(Dataset entries)
____
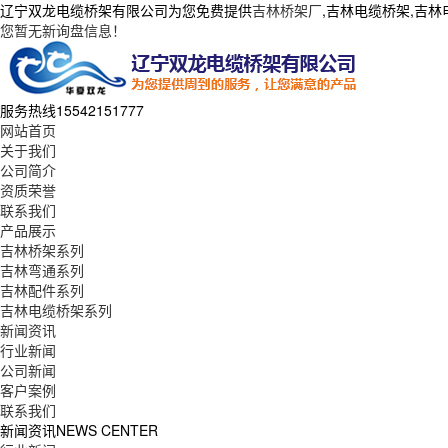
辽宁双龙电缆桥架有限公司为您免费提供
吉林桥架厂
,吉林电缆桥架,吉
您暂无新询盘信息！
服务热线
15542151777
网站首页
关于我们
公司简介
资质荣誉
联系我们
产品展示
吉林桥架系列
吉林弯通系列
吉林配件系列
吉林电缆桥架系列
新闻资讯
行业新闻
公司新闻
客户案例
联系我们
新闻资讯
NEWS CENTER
____
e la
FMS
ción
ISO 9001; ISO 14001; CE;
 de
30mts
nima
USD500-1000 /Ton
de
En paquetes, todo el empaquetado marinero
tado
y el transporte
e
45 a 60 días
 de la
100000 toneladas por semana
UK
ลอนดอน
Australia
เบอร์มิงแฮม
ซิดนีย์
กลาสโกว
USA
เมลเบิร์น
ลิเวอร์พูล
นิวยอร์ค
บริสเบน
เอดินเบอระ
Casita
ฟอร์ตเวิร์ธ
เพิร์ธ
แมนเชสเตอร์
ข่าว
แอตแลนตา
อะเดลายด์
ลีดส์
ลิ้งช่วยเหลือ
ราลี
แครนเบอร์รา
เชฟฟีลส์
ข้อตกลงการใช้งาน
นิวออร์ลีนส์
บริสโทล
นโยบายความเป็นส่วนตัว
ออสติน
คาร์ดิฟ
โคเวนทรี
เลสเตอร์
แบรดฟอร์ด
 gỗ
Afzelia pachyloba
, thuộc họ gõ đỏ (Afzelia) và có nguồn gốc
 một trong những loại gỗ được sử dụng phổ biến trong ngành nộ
____
Each line above from the one with "ISO 9001; ISO 14001; CE;" up to and including the one with "một trong những" must be set down exactly, and no line outside that span may appear.

* [Answer to the problem]:
ISO 9001; ISO 14001; CE;
 de
30mts
nima
USD500-1000 /Ton
de
En paquetes, todo el empaquetado marinero
tado
y el transporte
e
45 a 60 días
 de la
100000 toneladas por semana
UK
ลอนดอน
Australia
เบอร์มิงแฮม
ซิดนีย์
กลาสโกว
USA
เมลเบิร์น
ลิเวอร์พูล
นิวยอร์ค
บริสเบน
เอดินเบอระ
Casita
ฟอร์ตเวิร์ธ
เพิร์ธ
แมนเชสเตอร์
ข่าว
แอตแลนตา
อะเดลายด์
ลีดส์
ลิ้งช่วยเหลือ
ราลี
แครนเบอร์รา
เชฟฟีลส์
ข้อตกลงการใช้งาน
นิวออร์ลีนส์
บริสโทล
นโยบายความเป็นส่วนตัว
ออสติน
คาร์ดิฟ
โคเวนทรี
เลสเตอร์
แบรดฟอร์ด
 gỗ
Afzelia pachyloba
, thuộc họ gõ đỏ (Afzelia) và có nguồn gốc
 một trong những loại gỗ được sử dụng phổ biến trong ngành nộ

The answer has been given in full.